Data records
******************************
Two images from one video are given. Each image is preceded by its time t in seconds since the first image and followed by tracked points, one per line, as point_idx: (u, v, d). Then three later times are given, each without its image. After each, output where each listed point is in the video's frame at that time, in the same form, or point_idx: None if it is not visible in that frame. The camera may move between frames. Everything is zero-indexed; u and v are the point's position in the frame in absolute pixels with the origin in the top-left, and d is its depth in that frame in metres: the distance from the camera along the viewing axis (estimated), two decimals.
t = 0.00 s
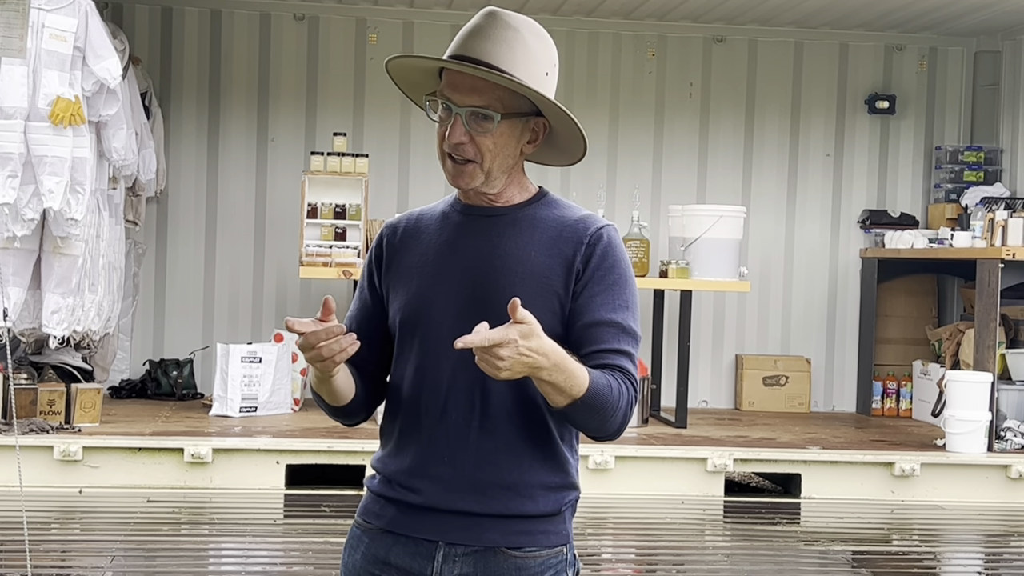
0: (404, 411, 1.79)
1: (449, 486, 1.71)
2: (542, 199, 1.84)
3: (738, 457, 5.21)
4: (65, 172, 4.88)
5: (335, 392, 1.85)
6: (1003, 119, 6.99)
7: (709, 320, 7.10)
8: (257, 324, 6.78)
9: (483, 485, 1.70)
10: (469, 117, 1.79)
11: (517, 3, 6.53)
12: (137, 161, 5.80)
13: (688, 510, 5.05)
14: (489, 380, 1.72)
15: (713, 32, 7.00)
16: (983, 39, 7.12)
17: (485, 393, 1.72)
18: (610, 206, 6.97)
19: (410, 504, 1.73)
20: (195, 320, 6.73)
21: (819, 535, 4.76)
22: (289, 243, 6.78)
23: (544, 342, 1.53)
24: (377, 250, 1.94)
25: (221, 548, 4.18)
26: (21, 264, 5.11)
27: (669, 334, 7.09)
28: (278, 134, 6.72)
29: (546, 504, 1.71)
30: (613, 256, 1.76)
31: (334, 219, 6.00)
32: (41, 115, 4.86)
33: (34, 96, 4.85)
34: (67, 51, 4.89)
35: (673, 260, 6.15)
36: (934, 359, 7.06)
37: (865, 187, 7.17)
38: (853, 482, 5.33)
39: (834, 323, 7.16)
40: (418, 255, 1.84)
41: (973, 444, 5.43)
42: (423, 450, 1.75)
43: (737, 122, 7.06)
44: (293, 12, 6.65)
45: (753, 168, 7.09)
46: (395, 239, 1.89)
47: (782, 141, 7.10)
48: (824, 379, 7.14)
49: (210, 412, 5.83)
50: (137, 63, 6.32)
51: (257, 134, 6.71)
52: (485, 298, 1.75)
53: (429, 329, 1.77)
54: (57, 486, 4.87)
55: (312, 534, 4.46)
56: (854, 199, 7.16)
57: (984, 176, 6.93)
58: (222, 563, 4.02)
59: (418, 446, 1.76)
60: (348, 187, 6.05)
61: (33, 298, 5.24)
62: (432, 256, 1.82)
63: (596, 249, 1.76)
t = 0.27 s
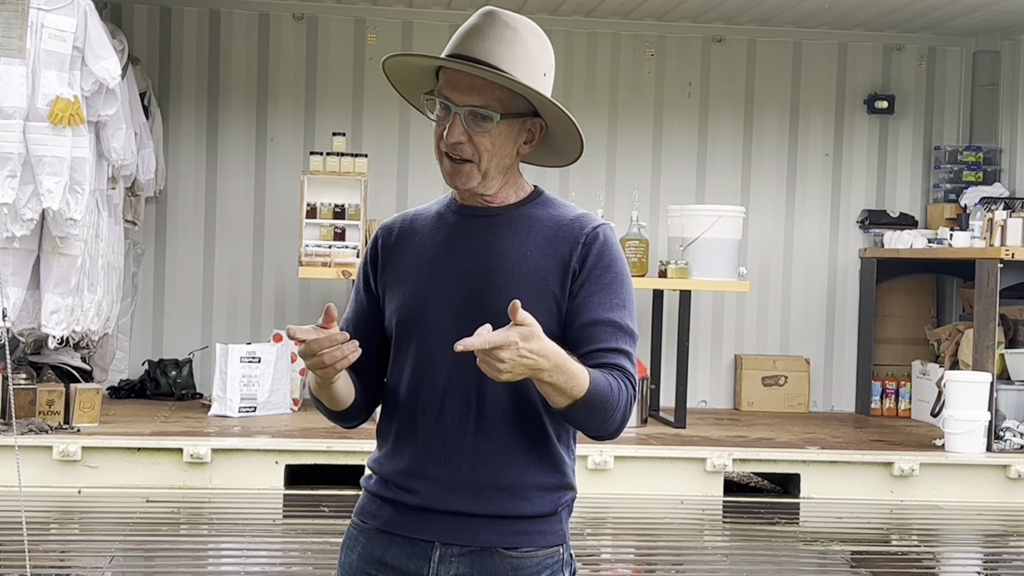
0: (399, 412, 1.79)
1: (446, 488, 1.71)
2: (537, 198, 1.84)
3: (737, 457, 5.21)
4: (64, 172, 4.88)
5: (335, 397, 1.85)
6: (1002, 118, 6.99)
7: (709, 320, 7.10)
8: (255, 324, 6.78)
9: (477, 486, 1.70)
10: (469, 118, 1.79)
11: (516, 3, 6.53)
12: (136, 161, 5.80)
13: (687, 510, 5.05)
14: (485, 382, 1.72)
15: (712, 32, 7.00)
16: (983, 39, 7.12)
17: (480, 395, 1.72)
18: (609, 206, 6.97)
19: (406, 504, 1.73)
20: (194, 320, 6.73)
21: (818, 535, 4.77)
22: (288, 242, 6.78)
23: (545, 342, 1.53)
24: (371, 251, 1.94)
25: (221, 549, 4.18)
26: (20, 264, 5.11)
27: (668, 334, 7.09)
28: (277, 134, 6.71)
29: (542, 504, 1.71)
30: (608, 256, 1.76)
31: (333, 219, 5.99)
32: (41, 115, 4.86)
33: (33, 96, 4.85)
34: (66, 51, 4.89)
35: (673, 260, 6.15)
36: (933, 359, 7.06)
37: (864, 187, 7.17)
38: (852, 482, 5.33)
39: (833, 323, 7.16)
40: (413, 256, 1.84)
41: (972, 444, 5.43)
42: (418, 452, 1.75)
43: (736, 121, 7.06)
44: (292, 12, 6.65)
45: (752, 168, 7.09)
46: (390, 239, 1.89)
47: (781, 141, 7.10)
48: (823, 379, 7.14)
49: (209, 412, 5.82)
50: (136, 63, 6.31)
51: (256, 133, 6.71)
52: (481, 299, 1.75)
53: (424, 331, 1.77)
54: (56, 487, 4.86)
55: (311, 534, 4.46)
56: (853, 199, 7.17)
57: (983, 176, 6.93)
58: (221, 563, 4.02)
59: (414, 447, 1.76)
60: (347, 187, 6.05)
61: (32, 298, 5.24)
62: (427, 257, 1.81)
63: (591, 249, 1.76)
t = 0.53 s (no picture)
0: (395, 415, 1.78)
1: (442, 490, 1.71)
2: (532, 199, 1.83)
3: (736, 457, 5.21)
4: (62, 172, 4.88)
5: (314, 390, 1.84)
6: (1001, 118, 6.98)
7: (708, 320, 7.10)
8: (254, 324, 6.77)
9: (474, 488, 1.70)
10: (469, 119, 1.78)
11: (514, 3, 6.53)
12: (135, 161, 5.79)
13: (686, 510, 5.05)
14: (480, 385, 1.71)
15: (711, 32, 7.00)
16: (981, 39, 7.12)
17: (476, 399, 1.71)
18: (608, 206, 6.97)
19: (404, 506, 1.73)
20: (192, 320, 6.73)
21: (817, 535, 4.77)
22: (287, 242, 6.77)
23: (570, 332, 1.52)
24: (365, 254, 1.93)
25: (219, 549, 4.18)
26: (18, 264, 5.11)
27: (667, 335, 7.09)
28: (275, 134, 6.71)
29: (540, 506, 1.71)
30: (604, 259, 1.75)
31: (332, 219, 5.99)
32: (39, 116, 4.86)
33: (31, 96, 4.84)
34: (64, 51, 4.88)
35: (672, 260, 6.15)
36: (932, 359, 7.06)
37: (863, 187, 7.17)
38: (851, 482, 5.33)
39: (832, 323, 7.16)
40: (407, 259, 1.83)
41: (971, 445, 5.44)
42: (415, 455, 1.74)
43: (735, 121, 7.06)
44: (290, 12, 6.65)
45: (751, 168, 7.09)
46: (384, 241, 1.88)
47: (780, 141, 7.10)
48: (822, 378, 7.14)
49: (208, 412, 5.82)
50: (135, 63, 6.31)
51: (254, 133, 6.70)
52: (475, 302, 1.74)
53: (418, 334, 1.76)
54: (55, 487, 4.86)
55: (310, 534, 4.46)
56: (852, 199, 7.16)
57: (982, 176, 6.93)
58: (220, 564, 4.01)
59: (410, 450, 1.75)
60: (346, 187, 6.05)
61: (31, 298, 5.24)
62: (421, 260, 1.81)
63: (586, 252, 1.76)
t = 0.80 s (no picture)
0: (390, 414, 1.78)
1: (438, 490, 1.71)
2: (526, 197, 1.84)
3: (734, 457, 5.21)
4: (60, 172, 4.88)
5: (276, 363, 1.85)
6: (1000, 119, 6.99)
7: (706, 320, 7.11)
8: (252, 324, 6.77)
9: (471, 487, 1.70)
10: (465, 124, 1.78)
11: (512, 3, 6.53)
12: (133, 161, 5.79)
13: (684, 510, 5.05)
14: (477, 384, 1.71)
15: (709, 32, 7.00)
16: (979, 39, 7.13)
17: (472, 398, 1.71)
18: (607, 206, 6.98)
19: (399, 506, 1.73)
20: (190, 320, 6.73)
21: (815, 535, 4.77)
22: (285, 242, 6.77)
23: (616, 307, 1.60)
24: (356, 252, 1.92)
25: (217, 549, 4.18)
26: (16, 264, 5.10)
27: (666, 335, 7.08)
28: (274, 134, 6.71)
29: (536, 505, 1.71)
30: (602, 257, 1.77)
31: (330, 219, 5.99)
32: (38, 115, 4.86)
33: (29, 96, 4.84)
34: (62, 51, 4.88)
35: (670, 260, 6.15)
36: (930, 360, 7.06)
37: (861, 187, 7.17)
38: (849, 482, 5.33)
39: (830, 323, 7.17)
40: (400, 258, 1.83)
41: (969, 445, 5.44)
42: (410, 454, 1.74)
43: (733, 121, 7.06)
44: (289, 12, 6.65)
45: (749, 168, 7.09)
46: (376, 240, 1.88)
47: (778, 141, 7.10)
48: (820, 379, 7.15)
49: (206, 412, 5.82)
50: (133, 63, 6.31)
51: (253, 133, 6.70)
52: (471, 300, 1.73)
53: (413, 333, 1.76)
54: (53, 487, 4.86)
55: (308, 534, 4.46)
56: (850, 199, 7.17)
57: (980, 176, 6.94)
58: (218, 563, 4.01)
59: (405, 448, 1.75)
60: (344, 187, 6.05)
61: (29, 298, 5.24)
62: (416, 258, 1.80)
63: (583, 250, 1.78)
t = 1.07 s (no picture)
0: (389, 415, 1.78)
1: (438, 491, 1.71)
2: (522, 198, 1.84)
3: (733, 457, 5.21)
4: (59, 172, 4.88)
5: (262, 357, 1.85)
6: (998, 119, 6.99)
7: (705, 320, 7.11)
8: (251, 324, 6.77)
9: (470, 489, 1.70)
10: (479, 127, 1.77)
11: (512, 3, 6.53)
12: (131, 161, 5.79)
13: (683, 510, 5.05)
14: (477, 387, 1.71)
15: (708, 32, 7.00)
16: (978, 40, 7.14)
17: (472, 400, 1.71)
18: (606, 206, 6.98)
19: (398, 507, 1.73)
20: (189, 320, 6.73)
21: (814, 535, 4.77)
22: (284, 242, 6.77)
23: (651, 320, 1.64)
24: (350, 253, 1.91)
25: (217, 549, 4.18)
26: (15, 264, 5.10)
27: (665, 335, 7.09)
28: (273, 134, 6.71)
29: (535, 506, 1.71)
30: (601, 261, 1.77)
31: (329, 219, 5.99)
32: (36, 115, 4.85)
33: (28, 96, 4.84)
34: (61, 51, 4.88)
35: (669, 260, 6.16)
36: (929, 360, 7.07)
37: (860, 187, 7.18)
38: (848, 482, 5.33)
39: (829, 323, 7.17)
40: (397, 259, 1.82)
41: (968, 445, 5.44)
42: (409, 456, 1.73)
43: (732, 121, 7.06)
44: (288, 12, 6.65)
45: (748, 169, 7.10)
46: (371, 241, 1.87)
47: (777, 141, 7.11)
48: (819, 379, 7.15)
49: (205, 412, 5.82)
50: (132, 63, 6.31)
51: (251, 133, 6.70)
52: (470, 303, 1.73)
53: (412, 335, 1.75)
54: (52, 487, 4.86)
55: (308, 534, 4.46)
56: (849, 199, 7.17)
57: (978, 177, 6.95)
58: (217, 564, 4.01)
59: (404, 450, 1.75)
60: (343, 187, 6.05)
61: (28, 298, 5.23)
62: (414, 260, 1.79)
63: (582, 253, 1.77)
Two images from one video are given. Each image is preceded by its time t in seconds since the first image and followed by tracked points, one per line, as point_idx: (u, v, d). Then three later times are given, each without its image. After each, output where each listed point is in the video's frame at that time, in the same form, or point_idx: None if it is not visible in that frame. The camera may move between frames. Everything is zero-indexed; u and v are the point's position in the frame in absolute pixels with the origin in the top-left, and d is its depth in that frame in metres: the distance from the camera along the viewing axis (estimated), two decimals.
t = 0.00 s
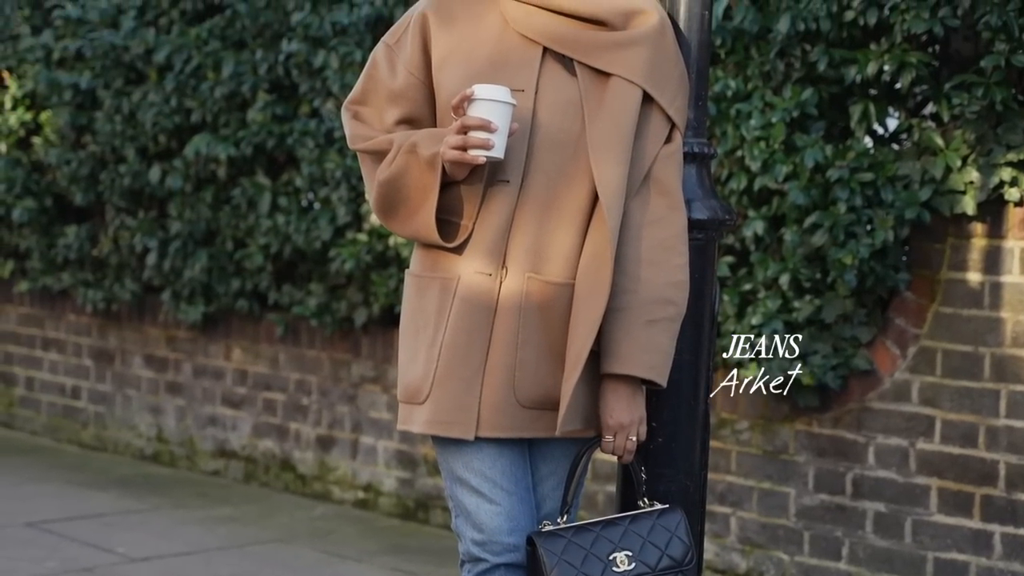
******************************
What are the lines above, starting at the one with "17: (480, 395, 1.72)" and ending at the one with "63: (591, 249, 1.76)"? Give them again exactly, and only them.

17: (480, 395, 1.72)
18: (609, 206, 6.97)
19: (406, 504, 1.73)
20: (194, 320, 6.73)
21: (818, 535, 4.77)
22: (288, 242, 6.78)
23: (545, 342, 1.53)
24: (371, 251, 1.94)
25: (221, 549, 4.18)
26: (20, 264, 5.11)
27: (668, 334, 7.09)
28: (277, 134, 6.71)
29: (542, 504, 1.71)
30: (608, 256, 1.76)
31: (333, 219, 5.99)
32: (41, 115, 4.86)
33: (33, 96, 4.85)
34: (66, 51, 4.89)
35: (673, 260, 6.15)
36: (933, 359, 7.06)
37: (864, 187, 7.17)
38: (852, 482, 5.33)
39: (833, 323, 7.16)
40: (413, 256, 1.84)
41: (972, 444, 5.43)
42: (418, 452, 1.75)
43: (736, 121, 7.06)
44: (292, 12, 6.65)
45: (752, 168, 7.09)
46: (390, 239, 1.89)
47: (781, 141, 7.10)
48: (823, 379, 7.14)
49: (209, 412, 5.82)
50: (136, 63, 6.31)
51: (256, 133, 6.71)
52: (481, 299, 1.75)
53: (424, 331, 1.77)
54: (56, 487, 4.86)
55: (311, 534, 4.46)
56: (853, 199, 7.17)
57: (983, 176, 6.93)
58: (221, 563, 4.02)
59: (414, 447, 1.76)
60: (347, 187, 6.05)
61: (32, 298, 5.24)
62: (427, 257, 1.81)
63: (591, 249, 1.76)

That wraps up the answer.